◆ Data excerpts ◆
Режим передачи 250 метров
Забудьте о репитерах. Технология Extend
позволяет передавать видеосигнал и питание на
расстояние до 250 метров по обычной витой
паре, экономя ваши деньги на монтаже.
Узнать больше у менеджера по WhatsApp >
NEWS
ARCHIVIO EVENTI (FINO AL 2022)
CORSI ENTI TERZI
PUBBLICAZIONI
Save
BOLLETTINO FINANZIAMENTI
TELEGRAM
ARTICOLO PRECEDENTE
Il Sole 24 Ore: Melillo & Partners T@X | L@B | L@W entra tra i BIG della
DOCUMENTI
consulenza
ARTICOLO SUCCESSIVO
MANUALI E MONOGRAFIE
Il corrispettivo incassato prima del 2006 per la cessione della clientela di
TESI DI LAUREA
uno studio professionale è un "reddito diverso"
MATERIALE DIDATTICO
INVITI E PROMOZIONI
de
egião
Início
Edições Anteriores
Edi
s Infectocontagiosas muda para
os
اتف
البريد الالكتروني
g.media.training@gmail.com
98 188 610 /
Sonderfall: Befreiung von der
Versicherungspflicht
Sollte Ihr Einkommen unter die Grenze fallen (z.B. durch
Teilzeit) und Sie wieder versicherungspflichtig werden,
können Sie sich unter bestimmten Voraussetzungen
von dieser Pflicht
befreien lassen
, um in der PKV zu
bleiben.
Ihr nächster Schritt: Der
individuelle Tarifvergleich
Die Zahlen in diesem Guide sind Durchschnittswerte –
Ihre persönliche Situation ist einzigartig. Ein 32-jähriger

...

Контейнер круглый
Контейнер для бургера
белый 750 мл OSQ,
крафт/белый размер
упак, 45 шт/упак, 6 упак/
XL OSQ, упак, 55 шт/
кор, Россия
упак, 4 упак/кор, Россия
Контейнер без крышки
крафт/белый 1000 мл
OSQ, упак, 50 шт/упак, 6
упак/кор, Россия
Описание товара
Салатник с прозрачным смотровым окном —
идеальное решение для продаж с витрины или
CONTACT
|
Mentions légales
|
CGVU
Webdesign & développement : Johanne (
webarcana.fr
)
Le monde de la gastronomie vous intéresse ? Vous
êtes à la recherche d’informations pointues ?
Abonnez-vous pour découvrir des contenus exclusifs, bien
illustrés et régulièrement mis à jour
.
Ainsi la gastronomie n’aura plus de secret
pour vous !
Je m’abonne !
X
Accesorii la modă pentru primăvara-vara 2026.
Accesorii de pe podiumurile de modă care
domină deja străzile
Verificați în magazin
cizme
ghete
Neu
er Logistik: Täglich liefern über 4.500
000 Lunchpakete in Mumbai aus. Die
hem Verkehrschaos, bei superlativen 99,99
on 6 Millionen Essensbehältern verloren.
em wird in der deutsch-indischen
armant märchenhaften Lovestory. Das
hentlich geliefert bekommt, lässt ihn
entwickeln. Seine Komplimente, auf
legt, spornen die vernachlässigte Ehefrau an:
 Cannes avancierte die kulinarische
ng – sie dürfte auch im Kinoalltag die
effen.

--

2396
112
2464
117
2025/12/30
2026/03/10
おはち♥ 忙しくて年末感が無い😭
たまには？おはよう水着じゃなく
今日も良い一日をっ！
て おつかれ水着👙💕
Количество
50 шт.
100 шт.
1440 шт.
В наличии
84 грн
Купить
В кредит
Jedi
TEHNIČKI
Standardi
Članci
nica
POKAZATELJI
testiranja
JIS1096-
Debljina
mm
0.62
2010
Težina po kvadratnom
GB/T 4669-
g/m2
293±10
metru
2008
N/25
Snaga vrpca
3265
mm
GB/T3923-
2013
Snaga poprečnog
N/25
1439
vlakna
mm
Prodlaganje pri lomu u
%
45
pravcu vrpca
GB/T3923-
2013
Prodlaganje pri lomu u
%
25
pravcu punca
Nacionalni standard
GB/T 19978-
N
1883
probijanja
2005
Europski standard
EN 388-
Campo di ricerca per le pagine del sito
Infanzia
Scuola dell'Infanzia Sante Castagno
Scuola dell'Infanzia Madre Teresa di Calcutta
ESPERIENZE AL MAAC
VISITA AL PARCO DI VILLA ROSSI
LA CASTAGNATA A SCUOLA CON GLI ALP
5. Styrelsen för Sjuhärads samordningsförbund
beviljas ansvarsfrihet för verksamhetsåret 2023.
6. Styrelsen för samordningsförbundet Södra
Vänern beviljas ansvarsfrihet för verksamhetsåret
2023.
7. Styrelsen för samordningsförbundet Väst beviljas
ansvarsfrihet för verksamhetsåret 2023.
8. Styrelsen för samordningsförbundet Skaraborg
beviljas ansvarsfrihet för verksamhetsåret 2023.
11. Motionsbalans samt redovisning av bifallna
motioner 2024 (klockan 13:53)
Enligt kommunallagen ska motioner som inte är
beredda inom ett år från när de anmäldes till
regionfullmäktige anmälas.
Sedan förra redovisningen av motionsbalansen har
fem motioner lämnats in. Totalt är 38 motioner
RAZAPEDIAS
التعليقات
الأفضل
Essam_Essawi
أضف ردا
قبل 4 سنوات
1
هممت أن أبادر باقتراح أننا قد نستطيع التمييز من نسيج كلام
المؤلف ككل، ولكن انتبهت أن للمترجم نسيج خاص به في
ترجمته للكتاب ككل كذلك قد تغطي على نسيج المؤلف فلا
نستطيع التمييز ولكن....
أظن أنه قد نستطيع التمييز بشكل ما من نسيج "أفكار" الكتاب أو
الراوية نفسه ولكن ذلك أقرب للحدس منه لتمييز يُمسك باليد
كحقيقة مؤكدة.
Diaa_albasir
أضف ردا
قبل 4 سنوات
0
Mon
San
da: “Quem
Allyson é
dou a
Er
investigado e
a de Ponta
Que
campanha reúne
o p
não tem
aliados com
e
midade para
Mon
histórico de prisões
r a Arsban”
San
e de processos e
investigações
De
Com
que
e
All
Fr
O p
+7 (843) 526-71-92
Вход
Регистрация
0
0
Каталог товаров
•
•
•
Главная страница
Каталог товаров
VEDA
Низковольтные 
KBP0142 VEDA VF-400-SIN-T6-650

◆ What is required ◆
All lines in the listing above between the line with "hem Verkehrschaos, bei superlativen 99,99" and the line with "Cannes avancierte die kulinarische", inclusive, should be set down exactly, and no line outside that range.

◆ Solution to the exercise ◆
hem Verkehrschaos, bei superlativen 99,99
on 6 Millionen Essensbehältern verloren.
em wird in der deutsch-indischen
armant märchenhaften Lovestory. Das
hentlich geliefert bekommt, lässt ihn
entwickeln. Seine Komplimente, auf
legt, spornen die vernachlässigte Ehefrau an:
 Cannes avancierte die kulinarische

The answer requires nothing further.